Count the lines in the rows below that contain the string "janë", treating uppercase and lowercase as different. Reply with the number only.
PROVIDED ENTRIES Block Start
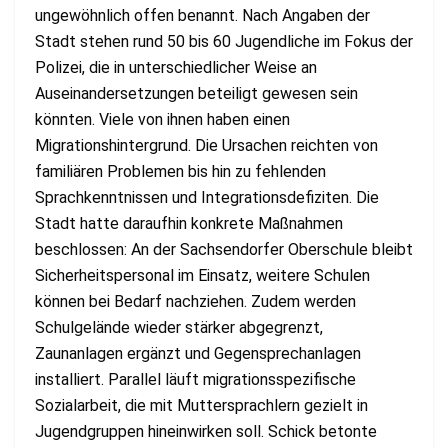
ungewöhnlich offen benannt. Nach Angaben der
Stadt stehen rund 50 bis 60 Jugendliche im Fokus der
Polizei, die in unterschiedlicher Weise an
Auseinandersetzungen beteiligt gewesen sein
könnten. Viele von ihnen haben einen
Migrationshintergrund. Die Ursachen reichten von
familiären Problemen bis hin zu fehlenden
Sprachkenntnissen und Integrationsdefiziten. Die
Stadt hatte daraufhin konkrete Maßnahmen
beschlossen: An der Sachsendorfer Oberschule bleibt
Sicherheitspersonal im Einsatz, weitere Schulen
können bei Bedarf nachziehen. Zudem werden
Schulgelände wieder stärker abgegrenzt,
Zaunanlagen ergänzt und Gegensprechanlagen
installiert. Parallel läuft migrationsspezifische
Sozialarbeit, die mit Muttersprachlern gezielt in
Jugendgruppen hineinwirken soll. Schick betonte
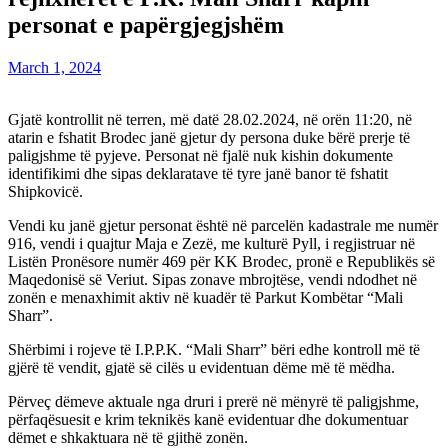
personat e papërgjegjshëm
March 1, 2024
Gjatë kontrollit në terren, më datë 28.02.2024, në orën 11:20, në
atarin e fshatit Brodec janë gjetur dy persona duke bërë prerje të
paligjshme të pyjeve. Personat në fjalë nuk kishin dokumente
identifikimi dhe sipas deklaratave të tyre janë banor të fshatit
Shipkovicë.
Vendi ku janë gjetur personat është në parcelën kadastrale me numër
916, vendi i quajtur Maja e Zezë, me kulturë Pyll, i regjistruar në
Listën Pronësore numër 469 për KK Brodec, pronë e Republikës së
Maqedonisë së Veriut. Sipas zonave mbrojtëse, vendi ndodhet në
zonën e menaxhimit aktiv në kuadër të Parkut Kombëtar “Mali
Sharr”.
Shërbimi i rojeve të I.P.P.K. “Mali Sharr” bëri edhe kontroll më të
gjërë të vendit, gjatë së cilës u evidentuan dëme më të mëdha.
Përveç dëmeve aktuale nga druri i prerë në mënyrë të paligjshme,
përfaqësuesit e krim teknikës kanë evidentuar dhe dokumentuar
dëmet e shkaktuara në të gjithë zonën.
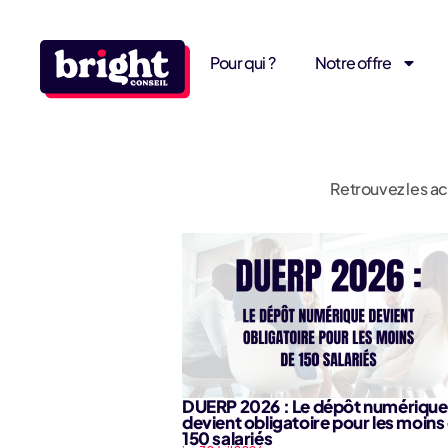
Pour qui ?
Notre offre
Retrouvez les ac
DUERP 2026 : Le dépôt numérique
devient obligatoire pour les moins
150 salariés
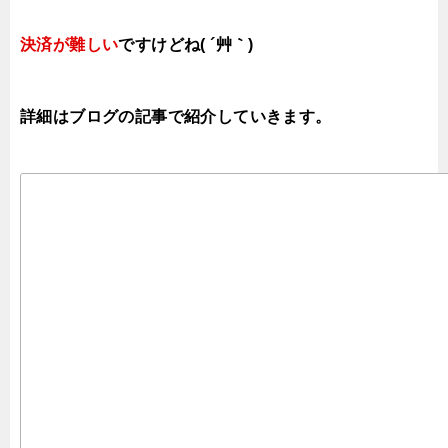
決済が難しい
ですけどね( ´艸｀)
詳細はブログの記事で紹介していきます。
PROVIDED ENTRIES Block End
**SOLUTION TO THE PROBLEM:** 3